**Task brief**
Within the material below, transcribe exactly the lines from the one holding "Business overview ➜" through the one holding "For the fourth", keeping both ends and skipping the rest.

**Material provided**

- - - -

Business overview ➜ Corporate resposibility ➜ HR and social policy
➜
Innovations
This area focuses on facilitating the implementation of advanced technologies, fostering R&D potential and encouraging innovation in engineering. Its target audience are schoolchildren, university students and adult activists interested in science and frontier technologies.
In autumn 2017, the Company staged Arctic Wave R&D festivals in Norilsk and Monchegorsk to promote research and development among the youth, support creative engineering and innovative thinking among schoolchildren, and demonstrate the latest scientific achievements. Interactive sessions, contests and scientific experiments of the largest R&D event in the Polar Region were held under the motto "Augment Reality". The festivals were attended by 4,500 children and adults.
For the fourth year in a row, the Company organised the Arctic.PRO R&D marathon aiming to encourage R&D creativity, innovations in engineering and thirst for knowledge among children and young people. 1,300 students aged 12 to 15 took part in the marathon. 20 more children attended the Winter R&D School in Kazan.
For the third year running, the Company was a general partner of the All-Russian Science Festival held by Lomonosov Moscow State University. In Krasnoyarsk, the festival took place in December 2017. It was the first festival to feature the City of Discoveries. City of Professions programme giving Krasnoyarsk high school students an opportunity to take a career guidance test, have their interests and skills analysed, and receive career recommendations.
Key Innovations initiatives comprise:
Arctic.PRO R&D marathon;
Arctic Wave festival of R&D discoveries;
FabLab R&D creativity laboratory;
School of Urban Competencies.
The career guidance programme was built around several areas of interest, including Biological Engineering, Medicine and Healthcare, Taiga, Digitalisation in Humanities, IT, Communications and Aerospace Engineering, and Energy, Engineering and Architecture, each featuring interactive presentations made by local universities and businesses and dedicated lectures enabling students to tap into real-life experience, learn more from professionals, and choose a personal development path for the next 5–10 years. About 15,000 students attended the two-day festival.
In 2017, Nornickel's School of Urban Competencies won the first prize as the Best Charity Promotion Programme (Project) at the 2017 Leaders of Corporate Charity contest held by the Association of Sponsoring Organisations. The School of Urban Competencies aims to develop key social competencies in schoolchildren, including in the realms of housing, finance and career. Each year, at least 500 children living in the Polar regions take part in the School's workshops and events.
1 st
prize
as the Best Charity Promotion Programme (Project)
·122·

- - - -

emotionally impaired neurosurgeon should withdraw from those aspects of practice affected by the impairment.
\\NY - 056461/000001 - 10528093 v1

- - - -

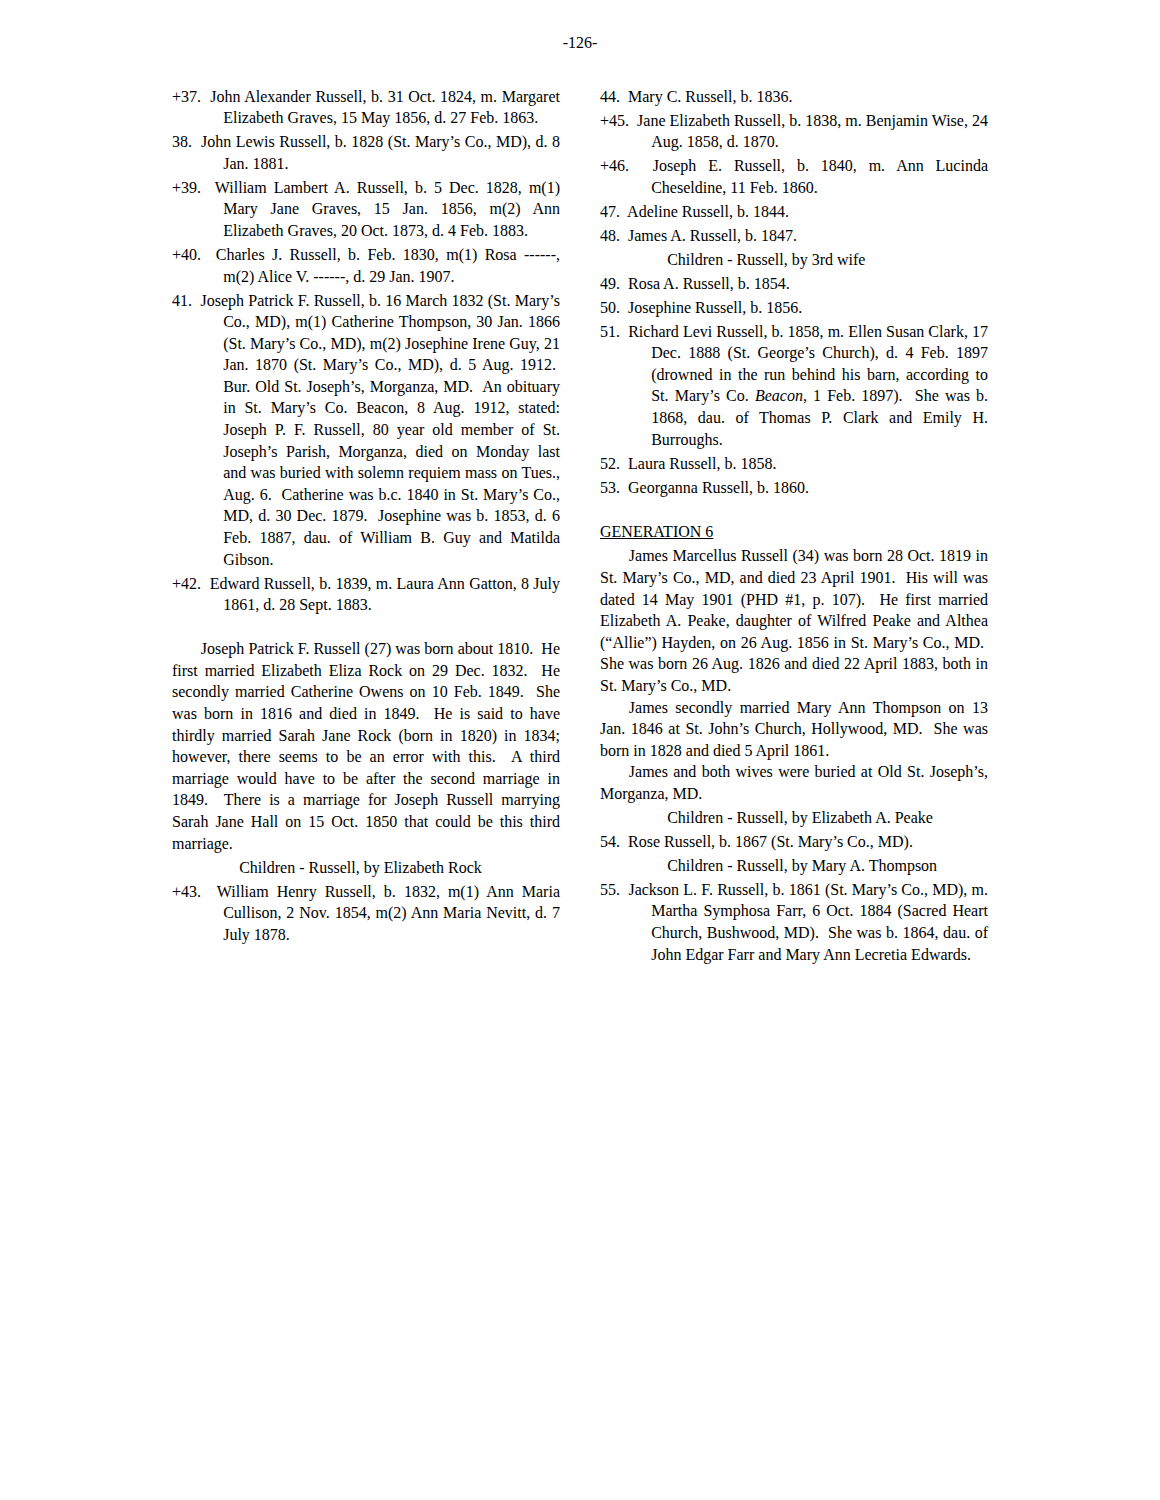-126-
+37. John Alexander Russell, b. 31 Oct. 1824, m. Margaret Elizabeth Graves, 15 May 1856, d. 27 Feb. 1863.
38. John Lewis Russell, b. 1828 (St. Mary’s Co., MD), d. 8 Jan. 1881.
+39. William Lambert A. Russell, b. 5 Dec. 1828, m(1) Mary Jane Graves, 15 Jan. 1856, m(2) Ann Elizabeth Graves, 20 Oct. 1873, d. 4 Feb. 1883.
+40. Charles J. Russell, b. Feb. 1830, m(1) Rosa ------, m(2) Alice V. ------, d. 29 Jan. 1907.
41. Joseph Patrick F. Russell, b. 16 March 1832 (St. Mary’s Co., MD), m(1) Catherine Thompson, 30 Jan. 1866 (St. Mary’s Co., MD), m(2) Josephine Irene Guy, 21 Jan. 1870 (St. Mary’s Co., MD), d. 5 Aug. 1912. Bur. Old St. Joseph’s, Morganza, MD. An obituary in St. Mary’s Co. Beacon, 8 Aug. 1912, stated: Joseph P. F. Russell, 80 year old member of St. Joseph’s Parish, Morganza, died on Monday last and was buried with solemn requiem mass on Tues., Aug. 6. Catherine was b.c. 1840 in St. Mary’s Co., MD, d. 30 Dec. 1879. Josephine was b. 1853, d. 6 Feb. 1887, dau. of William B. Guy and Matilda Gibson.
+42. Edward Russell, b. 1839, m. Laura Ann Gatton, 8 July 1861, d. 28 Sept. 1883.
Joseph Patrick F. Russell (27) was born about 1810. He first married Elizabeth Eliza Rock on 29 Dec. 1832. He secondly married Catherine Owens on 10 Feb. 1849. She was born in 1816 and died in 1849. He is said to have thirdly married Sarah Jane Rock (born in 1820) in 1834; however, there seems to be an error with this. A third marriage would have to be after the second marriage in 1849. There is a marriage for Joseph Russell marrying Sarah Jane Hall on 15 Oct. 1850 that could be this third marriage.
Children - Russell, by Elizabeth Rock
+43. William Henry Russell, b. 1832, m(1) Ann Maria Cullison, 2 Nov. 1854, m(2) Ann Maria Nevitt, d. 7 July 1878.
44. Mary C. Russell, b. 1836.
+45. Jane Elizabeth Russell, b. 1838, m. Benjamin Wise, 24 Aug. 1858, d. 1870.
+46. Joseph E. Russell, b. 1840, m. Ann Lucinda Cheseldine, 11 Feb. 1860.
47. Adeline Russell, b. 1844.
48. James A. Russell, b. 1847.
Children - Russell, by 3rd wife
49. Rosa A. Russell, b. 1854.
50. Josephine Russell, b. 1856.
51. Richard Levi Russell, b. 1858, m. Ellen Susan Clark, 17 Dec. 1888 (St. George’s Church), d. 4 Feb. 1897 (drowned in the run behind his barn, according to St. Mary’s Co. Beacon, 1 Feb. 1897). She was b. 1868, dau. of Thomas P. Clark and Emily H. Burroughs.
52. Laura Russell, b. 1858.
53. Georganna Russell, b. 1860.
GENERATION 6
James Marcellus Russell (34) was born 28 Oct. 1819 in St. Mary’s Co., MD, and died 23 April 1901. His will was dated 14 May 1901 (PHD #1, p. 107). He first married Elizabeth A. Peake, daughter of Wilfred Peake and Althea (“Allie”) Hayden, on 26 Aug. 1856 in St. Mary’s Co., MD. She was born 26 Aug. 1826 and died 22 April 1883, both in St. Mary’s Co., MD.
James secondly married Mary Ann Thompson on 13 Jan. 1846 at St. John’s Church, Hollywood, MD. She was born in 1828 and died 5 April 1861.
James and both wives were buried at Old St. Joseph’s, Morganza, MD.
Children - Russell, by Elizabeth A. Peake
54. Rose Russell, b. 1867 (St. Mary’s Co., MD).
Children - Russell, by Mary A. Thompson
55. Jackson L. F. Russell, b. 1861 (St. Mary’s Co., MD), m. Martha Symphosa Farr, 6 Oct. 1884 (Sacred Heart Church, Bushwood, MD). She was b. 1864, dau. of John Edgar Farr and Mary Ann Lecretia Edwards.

- - - -

**Solution for this problem**
Business overview ➜ Corporate resposibility ➜ HR and social policy
➜
Innovations
This area focuses on facilitating the implementation of advanced technologies, fostering R&D potential and encouraging innovation in engineering. Its target audience are schoolchildren, university students and adult activists interested in science and frontier technologies.
In autumn 2017, the Company staged Arctic Wave R&D festivals in Norilsk and Monchegorsk to promote research and development among the youth, support creative engineering and innovative thinking among schoolchildren, and demonstrate the latest scientific achievements. Interactive sessions, contests and scientific experiments of the largest R&D event in the Polar Region were held under the motto "Augment Reality". The festivals were attended by 4,500 children and adults.
For the fourth year in a row, the Company organised the Arctic.PRO R&D marathon aiming to encourage R&D creativity, innovations in engineering and thirst for knowledge among children and young people. 1,300 students aged 12 to 15 took part in the marathon. 20 more children attended the Winter R&D School in Kazan.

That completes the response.